The tunnel project, titled “Hip Hop Tunnel,” reflects the side of hip hop that represents creativity, evolution, and a journey that is uplifting and heartwarming. Hip hop has sadly garnered a bad reputation, due to the influence and language of rap music, images promoting violence.
“But Hip Hop in its essence is empowering, moving and energetic, and gave birth to a cultural movement that’s altered inner city generational thinking from race and politics to art and language,” Richardson said. “The various stages of the mural represent the true elements of hip hop distilled into a beautiful landscape.
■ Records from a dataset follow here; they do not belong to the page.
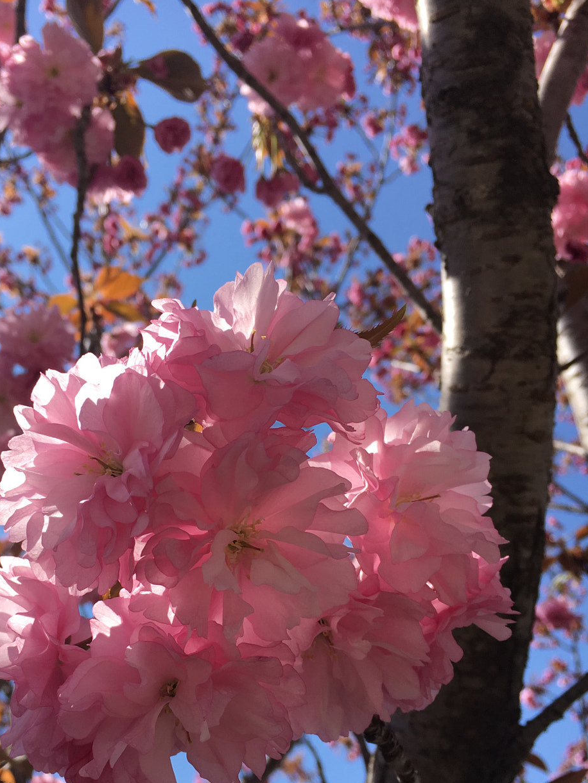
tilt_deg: +49.9
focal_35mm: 38
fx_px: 860
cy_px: 492
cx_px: 209
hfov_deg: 37.4
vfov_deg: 48.5
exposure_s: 1/1026
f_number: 2.2
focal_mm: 4.15
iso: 25
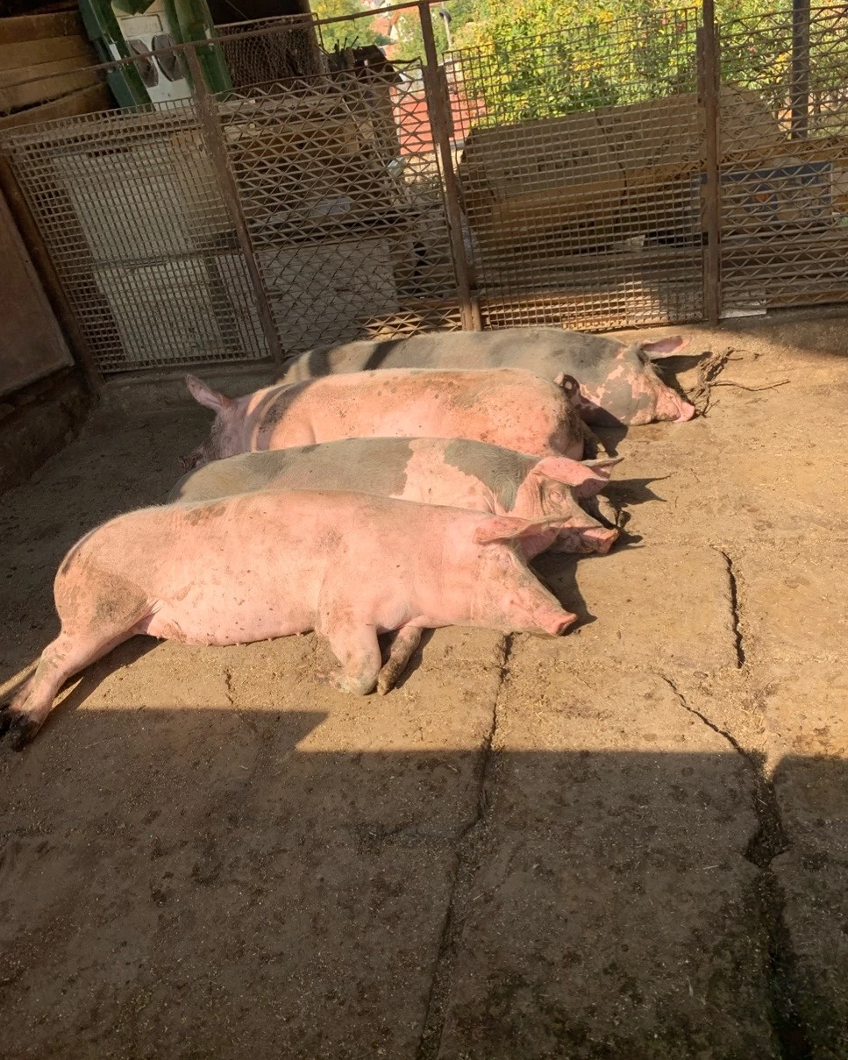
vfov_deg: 62.2
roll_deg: +11.8
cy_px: 534
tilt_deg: -30.8
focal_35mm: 28
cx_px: 431
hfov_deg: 51.5
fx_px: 879
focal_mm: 4.25
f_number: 1.8
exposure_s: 1/894
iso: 25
The bridge itself represents a journey: it begins from one end, and goes to the other, allowing people who cross it to view their journey as a whole through the chapters of Hip Hop.”
He said the public response over the course of the three weeks it took to complete the tunnel was overwhelming. Dozens of pedestrians and drivers stopped to express their excitement about the project and the marked improvement it has made to their daily commutes.

Led by a team

Initiated in 2013 and funded by a Clean Communities Grant, the Jersey City Mural Arts Program links established and emerging local, national and international mural artists with property owners city-wide as part of a program that reduces graffiti, engages local residents, and is transforming Jersey City into an outdoor art gallery. From the Heights, to Greenville, to Downtown, to the West Side, to Bergen Lafayette and Journal Square, Jersey City’s cultural scene continues to expand and diversify.
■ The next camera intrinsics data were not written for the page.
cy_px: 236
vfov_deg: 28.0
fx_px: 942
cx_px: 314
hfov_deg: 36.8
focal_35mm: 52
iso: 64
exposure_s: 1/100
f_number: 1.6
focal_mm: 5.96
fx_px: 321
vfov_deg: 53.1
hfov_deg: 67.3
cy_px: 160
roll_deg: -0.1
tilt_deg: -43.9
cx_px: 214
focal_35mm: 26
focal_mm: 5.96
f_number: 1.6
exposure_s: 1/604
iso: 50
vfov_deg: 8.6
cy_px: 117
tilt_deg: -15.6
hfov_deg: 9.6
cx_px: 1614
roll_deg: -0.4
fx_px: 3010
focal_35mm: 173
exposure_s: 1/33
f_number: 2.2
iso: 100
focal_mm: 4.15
According to Hansson, the mural program is led by a team of managers, artists, and administrators in the mayor’s office, the Department of Cultural Affairs and the Department of Public Works, who work directly with neighborhood groups, educational institutions, small businesses, and private property owners to select ideal locations, recommend artists, and help to determine the theme and content of the murals commissioned.
The projects are now also reviewed by the arts council, which works with private property owners such as St. Peter’s University to develop projects.
Primarily launched as an anti-graffiti initiative, the program has since grown as an apparatus to engage community groups, educational institutions, partner with larger entities that own land in Jersey City, such as Conrail and the Turnpike Authority, and to help reactivate and beautify former dead-zones and vacant lots, city officials said.
When announced by the Christie Administration in 2012, the program’s guidelines, while mostly describing how the money can be spent for anti-litter enforcement, do allow “the painting of murals as a way to prevent graffiti.”
Some of the individual murals cost as much as $4,000 to complete.
Every year, a portion of the grant is allocated to cover paint supplies and small art stipends for artists depending on the size of the wall and the time to complete the project.
Most the artists reach out to this team with their portfolio and mural proposals, according to city officials, or they are sometimes recommended by residents or business owners.
Artists who have participated in the Jersey City Mural Arts Program include Zed1 and Pixel Pancho from Italy, Fintan McGee from Australia, and Faith47 from South Africa, who completed her second and largest mural for the city this spring. Others were executed by DaveL from Miami and New York’s Queen Andrea. Dasic from Chile is schedule to complete a large-scale mural within the next few weeks, as is Argentinean based artist Kremenart.
Mayor Fulop is a strong supporter of the mural program.
“We couldn’t be prouder that Jersey City is taking its place in the global art arena and that this project is helping to elevate our local artists on an international scale,” Fulop said in an interview last year.